System.out.println("sinking expanded stream");
MapFunction<String, String> etl = new MapFunction<String, String>() {
@Override
public String map(String value) throws Exception {
if (value != null || value.trim().length() > 0) {
try {
return fromJSONString(value).toJSONString();
} catch (Exception e) {
return "";
}
}
return "";
}
};
FlinkKafkaProducer<String> myProducer = new FlinkKafkaProducer<String>(topic,
new KafkaSerializationSchema<String>() {
@Override
public ProducerRecord<byte[], byte[]> serialize(String element, @Nullable Long timestamp) {
try {
System.out.println(element);
return new ProducerRecord<byte[], byte[]>(topic, stringToBytes(etl.map(element)));
} catch (Exception e) {
e.printStackTrace();
}
return null;
}
}, properties, Semantic.EXACTLY_ONCE);
// stream.timeWindowAll(Time.minutes(1));
stream.addSink(myProducer);
JobExecutionResult execute = env.execute();
}
}
As you can see I am not able to do this with the List txns
provided. The above is working code I could gather from Flink documentation to redirect topic stream data and sending data manually via Cli producer. The problem is writing KafkaProducer code in java that sends data to the topic, which is further compounded with issues like
- Adding Timestamps, Watermarks
- KeyBy operations
- GroupBy/WindowBy operations
- Adding custom ETL logic before Sinking.
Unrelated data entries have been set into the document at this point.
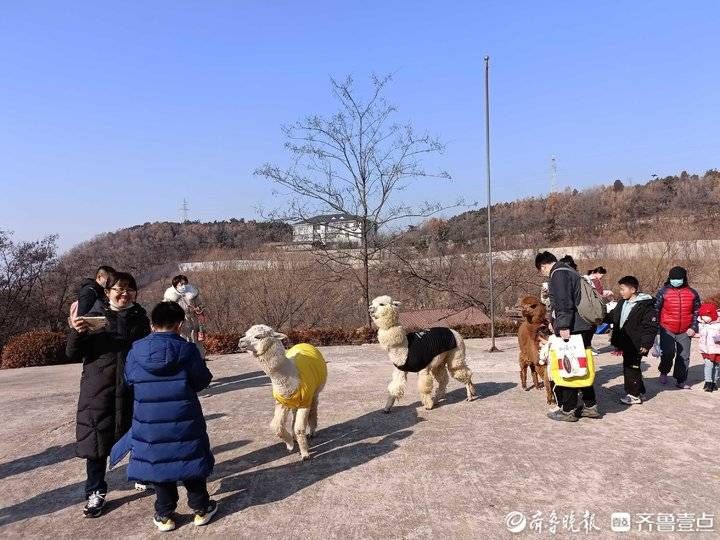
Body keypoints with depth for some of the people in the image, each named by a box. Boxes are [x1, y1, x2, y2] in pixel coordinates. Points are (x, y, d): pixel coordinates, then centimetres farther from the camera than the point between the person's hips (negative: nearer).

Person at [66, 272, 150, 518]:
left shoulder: (140, 318, 3)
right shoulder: (94, 316, -2)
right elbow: (73, 354, -4)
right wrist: (77, 333, -20)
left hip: (132, 388, 2)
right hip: (98, 389, -1)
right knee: (96, 439, 3)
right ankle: (96, 492, 19)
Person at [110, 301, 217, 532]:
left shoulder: (136, 351, -7)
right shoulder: (187, 350, -14)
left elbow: (129, 380, 9)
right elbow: (202, 381, -3)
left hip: (150, 424, 2)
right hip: (185, 423, -1)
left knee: (158, 465, 17)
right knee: (191, 461, 15)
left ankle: (164, 515, 25)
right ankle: (201, 508, 26)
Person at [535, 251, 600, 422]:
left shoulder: (558, 274, -10)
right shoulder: (570, 271, 21)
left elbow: (564, 302, -21)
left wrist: (563, 326, -24)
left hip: (572, 329, -10)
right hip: (585, 327, 10)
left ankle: (568, 410, 4)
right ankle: (590, 406, 24)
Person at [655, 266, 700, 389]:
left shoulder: (692, 293, 4)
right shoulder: (663, 292, -4)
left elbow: (697, 312, 12)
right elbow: (655, 310, -2)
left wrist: (693, 328, 2)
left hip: (685, 332, 3)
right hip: (667, 330, -3)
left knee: (684, 356, 7)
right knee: (668, 352, -13)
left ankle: (681, 380, 21)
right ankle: (664, 372, 15)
- Serialization/Deserialization logic in Flink
Can someone who has worked with Flink please help me with how to Produce the txns
List to transactions1
topic in Flink and then verify that it works with Consumer?
Also any help on the issues of adding timestamp or some processing before sinking will be of great help. You can find source code on https://github.com/devssh/kafkaFlinkSpike and the intent is generate Flink boilerplate to add details of "AC1" from an in-memory store and join it with the Transaction event coming in real time to send expanded output to user.